**Information given**:
*-*-*
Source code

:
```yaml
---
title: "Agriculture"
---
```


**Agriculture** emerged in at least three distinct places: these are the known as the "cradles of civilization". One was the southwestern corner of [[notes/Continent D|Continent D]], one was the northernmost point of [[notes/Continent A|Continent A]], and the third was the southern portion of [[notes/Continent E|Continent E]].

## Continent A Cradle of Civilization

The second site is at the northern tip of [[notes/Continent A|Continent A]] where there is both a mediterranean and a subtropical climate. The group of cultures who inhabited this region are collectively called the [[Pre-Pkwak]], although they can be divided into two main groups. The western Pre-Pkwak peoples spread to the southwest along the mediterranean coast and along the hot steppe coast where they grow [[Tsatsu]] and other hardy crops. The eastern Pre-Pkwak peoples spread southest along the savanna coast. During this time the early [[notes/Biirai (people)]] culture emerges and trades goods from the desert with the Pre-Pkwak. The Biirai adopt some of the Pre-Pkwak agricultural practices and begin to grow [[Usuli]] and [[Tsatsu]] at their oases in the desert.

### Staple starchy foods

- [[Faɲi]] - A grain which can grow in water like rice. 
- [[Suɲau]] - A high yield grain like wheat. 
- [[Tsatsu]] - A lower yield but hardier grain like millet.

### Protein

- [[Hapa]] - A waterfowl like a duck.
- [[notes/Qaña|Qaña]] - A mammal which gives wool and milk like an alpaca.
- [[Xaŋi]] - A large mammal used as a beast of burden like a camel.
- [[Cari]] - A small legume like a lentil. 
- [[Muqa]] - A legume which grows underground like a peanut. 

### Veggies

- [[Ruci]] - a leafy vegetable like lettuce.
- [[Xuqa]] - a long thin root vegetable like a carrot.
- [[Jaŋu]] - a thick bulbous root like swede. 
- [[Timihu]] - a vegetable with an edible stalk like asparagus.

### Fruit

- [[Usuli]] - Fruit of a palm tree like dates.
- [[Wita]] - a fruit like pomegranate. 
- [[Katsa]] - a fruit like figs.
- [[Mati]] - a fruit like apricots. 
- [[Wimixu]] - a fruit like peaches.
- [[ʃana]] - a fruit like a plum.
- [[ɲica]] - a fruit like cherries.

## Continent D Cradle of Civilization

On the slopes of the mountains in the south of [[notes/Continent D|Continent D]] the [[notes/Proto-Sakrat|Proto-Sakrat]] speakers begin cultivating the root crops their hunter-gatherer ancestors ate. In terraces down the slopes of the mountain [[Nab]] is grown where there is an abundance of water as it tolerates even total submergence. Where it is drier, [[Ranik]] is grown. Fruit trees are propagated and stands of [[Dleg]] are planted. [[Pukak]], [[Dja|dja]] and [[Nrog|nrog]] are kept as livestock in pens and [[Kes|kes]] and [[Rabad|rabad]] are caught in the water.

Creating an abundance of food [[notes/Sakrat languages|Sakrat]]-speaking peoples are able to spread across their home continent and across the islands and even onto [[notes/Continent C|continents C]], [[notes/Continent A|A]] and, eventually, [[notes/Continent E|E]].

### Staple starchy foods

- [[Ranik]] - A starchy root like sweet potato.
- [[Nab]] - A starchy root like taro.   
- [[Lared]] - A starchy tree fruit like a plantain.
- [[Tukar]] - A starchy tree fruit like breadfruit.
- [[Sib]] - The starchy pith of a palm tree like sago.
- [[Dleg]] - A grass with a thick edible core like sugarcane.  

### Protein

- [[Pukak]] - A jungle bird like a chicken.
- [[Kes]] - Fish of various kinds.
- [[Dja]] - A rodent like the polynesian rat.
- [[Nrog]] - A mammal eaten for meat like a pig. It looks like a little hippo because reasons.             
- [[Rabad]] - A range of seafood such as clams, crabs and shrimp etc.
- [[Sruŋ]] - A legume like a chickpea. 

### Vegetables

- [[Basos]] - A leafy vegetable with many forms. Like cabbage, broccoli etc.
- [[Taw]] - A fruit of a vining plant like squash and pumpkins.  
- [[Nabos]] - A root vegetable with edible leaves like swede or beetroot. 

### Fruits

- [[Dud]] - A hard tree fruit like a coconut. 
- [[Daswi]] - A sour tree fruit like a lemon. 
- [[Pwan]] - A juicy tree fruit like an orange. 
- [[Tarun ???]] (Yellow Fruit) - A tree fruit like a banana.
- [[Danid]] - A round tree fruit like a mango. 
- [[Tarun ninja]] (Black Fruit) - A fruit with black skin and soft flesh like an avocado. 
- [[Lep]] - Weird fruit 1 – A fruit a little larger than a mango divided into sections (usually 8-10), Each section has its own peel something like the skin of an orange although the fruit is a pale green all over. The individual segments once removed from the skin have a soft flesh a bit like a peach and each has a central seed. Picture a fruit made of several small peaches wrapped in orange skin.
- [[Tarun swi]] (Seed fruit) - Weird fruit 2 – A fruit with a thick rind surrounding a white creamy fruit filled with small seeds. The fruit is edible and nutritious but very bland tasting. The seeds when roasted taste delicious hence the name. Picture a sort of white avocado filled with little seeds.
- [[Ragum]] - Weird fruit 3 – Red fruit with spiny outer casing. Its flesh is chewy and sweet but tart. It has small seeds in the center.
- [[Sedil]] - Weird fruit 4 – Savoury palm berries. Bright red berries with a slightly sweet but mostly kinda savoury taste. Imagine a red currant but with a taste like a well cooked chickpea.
*-*-*
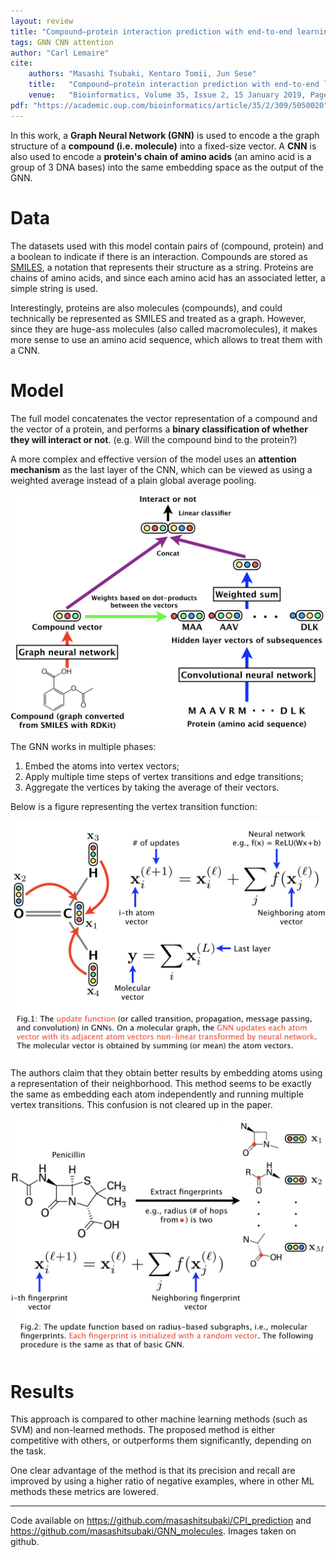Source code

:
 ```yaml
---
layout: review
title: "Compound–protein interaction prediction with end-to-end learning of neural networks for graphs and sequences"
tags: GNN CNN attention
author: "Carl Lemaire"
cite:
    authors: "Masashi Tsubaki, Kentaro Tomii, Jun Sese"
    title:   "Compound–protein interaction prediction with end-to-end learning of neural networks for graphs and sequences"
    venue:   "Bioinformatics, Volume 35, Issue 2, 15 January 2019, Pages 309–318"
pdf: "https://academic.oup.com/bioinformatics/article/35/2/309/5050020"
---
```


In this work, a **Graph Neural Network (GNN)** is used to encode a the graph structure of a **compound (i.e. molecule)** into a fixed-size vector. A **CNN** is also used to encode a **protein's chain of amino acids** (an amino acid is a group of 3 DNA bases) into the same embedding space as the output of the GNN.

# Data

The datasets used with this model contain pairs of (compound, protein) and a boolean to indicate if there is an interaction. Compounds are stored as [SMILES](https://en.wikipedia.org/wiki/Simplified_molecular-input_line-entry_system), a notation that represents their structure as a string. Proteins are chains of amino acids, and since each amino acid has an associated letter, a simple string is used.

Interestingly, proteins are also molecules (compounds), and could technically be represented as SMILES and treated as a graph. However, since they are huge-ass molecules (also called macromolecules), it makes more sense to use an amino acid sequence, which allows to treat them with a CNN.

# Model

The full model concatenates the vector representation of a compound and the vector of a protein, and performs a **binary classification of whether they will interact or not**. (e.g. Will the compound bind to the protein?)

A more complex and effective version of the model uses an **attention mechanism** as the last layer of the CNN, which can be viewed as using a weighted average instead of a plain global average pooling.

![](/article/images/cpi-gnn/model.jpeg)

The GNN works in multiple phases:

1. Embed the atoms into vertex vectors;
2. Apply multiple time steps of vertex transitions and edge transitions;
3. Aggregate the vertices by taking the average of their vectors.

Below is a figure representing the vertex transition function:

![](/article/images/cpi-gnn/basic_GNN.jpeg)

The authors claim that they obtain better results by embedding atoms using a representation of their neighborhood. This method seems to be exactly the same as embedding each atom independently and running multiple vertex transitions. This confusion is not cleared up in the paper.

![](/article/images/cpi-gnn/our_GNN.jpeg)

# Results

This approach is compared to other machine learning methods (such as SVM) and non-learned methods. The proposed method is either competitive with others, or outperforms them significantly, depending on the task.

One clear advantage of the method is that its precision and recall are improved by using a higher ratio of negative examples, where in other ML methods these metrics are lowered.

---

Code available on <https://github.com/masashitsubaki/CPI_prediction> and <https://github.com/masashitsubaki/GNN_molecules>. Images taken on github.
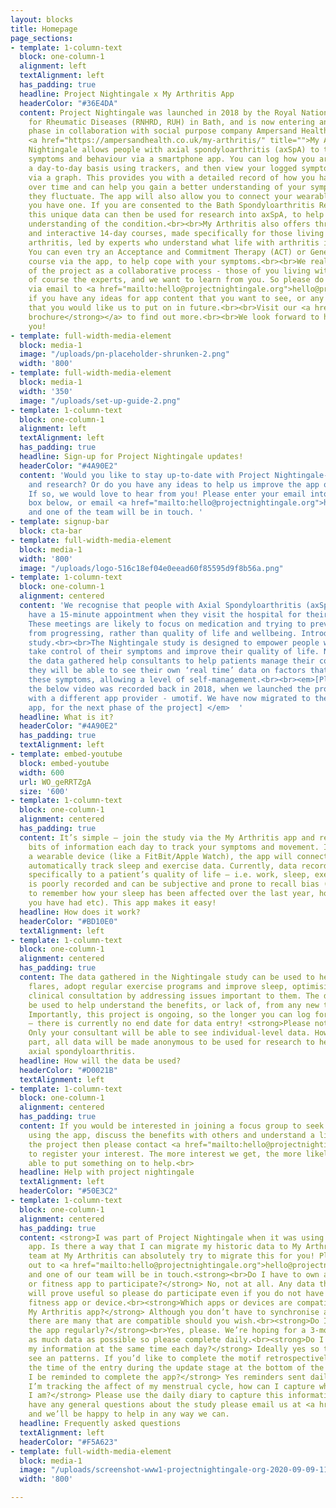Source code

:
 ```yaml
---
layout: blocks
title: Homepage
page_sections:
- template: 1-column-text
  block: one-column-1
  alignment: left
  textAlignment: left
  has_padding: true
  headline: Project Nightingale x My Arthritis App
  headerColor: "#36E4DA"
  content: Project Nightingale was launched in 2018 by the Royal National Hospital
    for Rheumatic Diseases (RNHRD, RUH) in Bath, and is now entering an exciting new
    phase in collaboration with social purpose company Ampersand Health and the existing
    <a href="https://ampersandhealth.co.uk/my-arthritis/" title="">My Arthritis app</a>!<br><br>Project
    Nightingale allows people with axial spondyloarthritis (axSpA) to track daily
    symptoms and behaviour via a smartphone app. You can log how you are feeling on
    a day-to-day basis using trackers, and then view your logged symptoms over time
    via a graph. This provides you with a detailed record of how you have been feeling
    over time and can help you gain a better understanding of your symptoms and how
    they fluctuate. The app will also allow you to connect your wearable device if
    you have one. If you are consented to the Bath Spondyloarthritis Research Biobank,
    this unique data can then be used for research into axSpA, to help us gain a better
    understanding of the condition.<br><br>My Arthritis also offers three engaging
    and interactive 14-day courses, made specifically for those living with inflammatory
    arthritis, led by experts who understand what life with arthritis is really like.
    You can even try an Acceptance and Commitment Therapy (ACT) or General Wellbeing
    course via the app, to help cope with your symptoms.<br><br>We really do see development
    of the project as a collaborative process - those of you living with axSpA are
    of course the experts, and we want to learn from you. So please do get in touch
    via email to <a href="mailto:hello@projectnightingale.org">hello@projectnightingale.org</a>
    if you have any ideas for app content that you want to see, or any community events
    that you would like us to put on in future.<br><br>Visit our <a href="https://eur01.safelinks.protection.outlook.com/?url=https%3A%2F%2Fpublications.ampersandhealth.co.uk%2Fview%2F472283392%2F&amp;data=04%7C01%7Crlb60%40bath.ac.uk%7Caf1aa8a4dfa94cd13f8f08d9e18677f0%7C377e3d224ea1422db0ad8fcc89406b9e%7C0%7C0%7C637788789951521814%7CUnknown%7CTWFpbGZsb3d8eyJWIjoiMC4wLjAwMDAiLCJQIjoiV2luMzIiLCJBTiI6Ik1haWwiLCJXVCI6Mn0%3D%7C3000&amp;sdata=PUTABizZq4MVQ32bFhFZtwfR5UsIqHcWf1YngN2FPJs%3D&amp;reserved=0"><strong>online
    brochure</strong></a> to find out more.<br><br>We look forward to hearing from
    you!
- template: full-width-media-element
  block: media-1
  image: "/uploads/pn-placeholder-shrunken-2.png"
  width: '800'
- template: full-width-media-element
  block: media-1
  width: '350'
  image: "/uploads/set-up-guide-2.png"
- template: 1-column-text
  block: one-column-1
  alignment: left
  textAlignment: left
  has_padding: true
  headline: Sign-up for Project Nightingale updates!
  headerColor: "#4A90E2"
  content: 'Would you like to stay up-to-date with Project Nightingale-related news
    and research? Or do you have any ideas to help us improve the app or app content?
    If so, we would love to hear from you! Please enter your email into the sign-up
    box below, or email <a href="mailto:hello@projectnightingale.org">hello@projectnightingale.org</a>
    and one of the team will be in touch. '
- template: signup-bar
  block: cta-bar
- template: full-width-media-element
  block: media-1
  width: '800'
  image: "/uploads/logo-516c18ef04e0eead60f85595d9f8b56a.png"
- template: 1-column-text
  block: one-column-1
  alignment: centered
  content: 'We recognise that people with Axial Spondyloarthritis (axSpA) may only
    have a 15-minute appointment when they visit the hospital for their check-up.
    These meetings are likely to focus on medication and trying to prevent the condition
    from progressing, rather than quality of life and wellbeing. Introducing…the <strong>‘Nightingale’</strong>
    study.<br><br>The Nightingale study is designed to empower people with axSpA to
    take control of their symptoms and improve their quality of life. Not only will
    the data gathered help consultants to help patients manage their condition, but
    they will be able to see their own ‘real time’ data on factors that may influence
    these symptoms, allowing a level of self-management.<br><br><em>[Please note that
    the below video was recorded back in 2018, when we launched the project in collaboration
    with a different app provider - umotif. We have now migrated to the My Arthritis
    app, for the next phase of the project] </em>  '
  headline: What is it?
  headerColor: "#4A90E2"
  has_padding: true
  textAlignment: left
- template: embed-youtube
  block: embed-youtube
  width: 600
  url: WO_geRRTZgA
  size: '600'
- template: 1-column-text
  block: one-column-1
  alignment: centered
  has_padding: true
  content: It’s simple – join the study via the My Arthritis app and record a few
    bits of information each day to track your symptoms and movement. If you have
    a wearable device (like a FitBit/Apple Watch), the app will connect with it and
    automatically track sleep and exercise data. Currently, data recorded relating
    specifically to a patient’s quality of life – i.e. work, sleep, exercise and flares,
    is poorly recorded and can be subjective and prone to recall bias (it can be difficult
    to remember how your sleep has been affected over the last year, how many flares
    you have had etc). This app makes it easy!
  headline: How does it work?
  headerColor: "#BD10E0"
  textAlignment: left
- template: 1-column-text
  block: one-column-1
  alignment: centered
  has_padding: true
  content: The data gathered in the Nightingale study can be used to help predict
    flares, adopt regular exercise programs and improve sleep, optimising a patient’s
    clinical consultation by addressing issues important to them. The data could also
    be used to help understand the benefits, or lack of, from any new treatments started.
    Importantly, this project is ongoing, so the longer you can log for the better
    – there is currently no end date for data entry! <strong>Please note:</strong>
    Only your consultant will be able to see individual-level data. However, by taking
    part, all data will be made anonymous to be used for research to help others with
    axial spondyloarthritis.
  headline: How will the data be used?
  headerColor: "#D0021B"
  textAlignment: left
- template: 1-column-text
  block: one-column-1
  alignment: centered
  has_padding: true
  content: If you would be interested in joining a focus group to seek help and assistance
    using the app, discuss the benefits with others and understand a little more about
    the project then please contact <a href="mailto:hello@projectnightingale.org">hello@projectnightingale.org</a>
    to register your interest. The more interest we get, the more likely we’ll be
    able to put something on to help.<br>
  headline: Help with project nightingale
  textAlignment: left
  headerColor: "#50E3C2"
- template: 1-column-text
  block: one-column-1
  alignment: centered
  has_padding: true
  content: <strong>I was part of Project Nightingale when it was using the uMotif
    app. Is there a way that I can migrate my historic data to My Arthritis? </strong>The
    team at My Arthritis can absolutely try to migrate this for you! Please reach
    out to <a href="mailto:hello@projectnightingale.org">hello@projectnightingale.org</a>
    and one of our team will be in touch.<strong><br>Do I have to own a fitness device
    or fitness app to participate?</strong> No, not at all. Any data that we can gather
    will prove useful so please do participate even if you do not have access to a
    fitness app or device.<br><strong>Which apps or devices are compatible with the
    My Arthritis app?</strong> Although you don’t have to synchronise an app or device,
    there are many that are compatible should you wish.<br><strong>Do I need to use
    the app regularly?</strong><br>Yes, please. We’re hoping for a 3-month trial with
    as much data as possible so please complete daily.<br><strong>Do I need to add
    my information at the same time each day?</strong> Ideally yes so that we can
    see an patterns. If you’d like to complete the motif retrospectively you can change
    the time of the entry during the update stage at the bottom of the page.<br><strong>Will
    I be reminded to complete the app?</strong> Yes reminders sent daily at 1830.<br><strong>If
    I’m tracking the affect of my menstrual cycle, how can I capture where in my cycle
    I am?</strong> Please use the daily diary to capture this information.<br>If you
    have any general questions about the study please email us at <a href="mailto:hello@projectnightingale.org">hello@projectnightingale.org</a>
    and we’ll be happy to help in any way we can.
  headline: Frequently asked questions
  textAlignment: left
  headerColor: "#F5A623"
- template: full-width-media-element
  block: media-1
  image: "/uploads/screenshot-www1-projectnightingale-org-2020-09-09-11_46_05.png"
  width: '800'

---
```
*-*-*
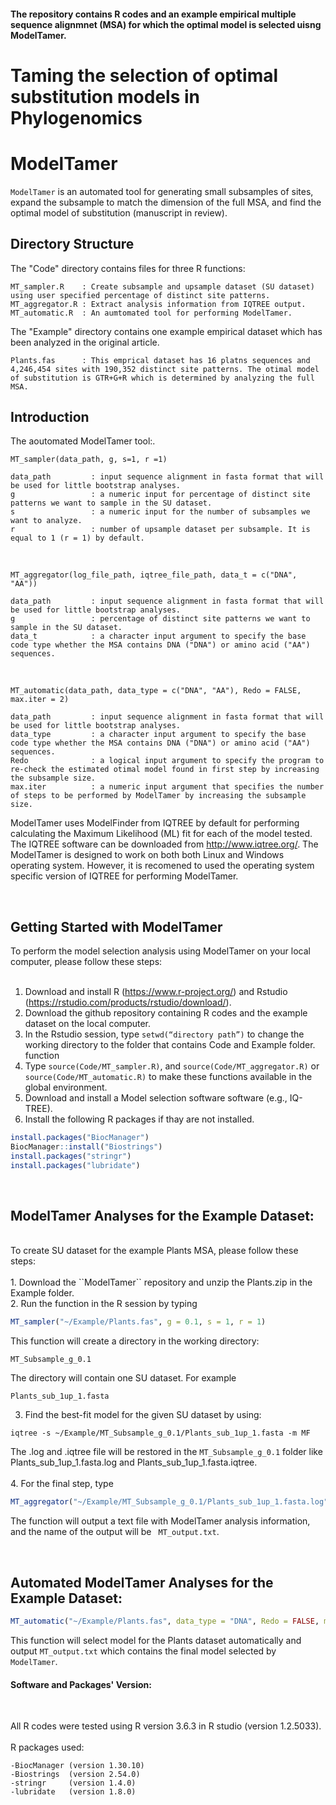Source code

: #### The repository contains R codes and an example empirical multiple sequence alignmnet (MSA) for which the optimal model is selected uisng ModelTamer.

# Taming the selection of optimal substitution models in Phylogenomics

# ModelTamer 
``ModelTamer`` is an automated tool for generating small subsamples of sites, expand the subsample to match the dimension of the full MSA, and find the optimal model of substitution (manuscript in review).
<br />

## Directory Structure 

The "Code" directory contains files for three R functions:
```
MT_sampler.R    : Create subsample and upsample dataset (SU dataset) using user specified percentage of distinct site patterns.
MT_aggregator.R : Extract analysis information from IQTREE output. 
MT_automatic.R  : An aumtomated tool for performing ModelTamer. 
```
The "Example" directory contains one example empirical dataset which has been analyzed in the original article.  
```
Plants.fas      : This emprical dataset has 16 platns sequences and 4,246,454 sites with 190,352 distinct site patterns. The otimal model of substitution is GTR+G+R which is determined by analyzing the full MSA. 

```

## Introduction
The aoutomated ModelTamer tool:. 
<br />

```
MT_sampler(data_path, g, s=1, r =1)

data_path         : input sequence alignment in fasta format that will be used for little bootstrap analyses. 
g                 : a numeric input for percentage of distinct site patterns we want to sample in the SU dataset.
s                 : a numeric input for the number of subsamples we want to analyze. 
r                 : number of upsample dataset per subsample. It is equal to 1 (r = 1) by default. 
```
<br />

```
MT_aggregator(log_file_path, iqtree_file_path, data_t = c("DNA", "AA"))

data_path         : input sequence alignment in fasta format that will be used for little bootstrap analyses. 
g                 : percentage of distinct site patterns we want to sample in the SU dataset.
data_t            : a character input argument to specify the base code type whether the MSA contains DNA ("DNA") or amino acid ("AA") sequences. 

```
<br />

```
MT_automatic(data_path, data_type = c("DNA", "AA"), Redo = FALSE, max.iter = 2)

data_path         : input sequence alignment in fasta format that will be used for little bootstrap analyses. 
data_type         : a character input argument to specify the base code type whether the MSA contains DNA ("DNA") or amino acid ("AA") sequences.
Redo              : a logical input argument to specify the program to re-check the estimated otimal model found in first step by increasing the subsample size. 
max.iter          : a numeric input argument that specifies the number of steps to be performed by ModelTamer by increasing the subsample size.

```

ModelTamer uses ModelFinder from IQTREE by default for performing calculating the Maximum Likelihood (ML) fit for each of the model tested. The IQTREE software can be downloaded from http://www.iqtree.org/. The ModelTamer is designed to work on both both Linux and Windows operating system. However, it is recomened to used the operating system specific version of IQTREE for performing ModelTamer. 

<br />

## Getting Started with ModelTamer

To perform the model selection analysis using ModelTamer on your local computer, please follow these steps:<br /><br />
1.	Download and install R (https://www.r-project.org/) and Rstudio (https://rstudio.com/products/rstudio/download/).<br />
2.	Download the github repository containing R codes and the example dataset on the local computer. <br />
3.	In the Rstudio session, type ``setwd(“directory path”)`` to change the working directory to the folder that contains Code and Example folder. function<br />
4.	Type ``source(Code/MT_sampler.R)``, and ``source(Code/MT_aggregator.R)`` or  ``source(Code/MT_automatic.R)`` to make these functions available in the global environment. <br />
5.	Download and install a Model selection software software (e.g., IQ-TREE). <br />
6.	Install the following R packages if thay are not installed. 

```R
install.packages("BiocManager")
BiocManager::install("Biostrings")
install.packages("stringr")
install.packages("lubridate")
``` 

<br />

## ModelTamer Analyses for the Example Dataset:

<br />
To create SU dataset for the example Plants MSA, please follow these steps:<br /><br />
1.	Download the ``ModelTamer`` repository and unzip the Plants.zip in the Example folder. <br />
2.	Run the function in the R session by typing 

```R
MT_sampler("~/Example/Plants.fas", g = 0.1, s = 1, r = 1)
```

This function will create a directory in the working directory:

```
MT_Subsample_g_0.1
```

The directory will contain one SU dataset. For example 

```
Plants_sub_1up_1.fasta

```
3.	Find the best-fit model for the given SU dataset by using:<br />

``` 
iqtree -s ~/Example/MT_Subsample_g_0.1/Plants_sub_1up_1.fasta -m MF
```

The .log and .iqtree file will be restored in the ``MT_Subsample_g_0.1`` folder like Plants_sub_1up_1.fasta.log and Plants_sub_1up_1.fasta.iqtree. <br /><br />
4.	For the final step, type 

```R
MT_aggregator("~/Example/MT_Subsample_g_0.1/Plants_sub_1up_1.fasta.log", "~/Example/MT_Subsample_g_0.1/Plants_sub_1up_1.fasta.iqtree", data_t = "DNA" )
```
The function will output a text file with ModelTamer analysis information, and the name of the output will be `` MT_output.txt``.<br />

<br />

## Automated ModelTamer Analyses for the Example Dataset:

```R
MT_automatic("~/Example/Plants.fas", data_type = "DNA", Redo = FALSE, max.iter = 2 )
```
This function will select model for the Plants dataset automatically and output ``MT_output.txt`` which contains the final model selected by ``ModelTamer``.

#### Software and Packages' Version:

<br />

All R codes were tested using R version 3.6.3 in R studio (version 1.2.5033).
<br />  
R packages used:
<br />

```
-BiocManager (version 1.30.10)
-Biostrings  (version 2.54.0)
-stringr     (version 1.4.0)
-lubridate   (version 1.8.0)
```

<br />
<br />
*-*-*
**Your assignment**:
Looking only at the listing, say how many lines include "output"; reply with the number alone.

**Answer to this task**:
4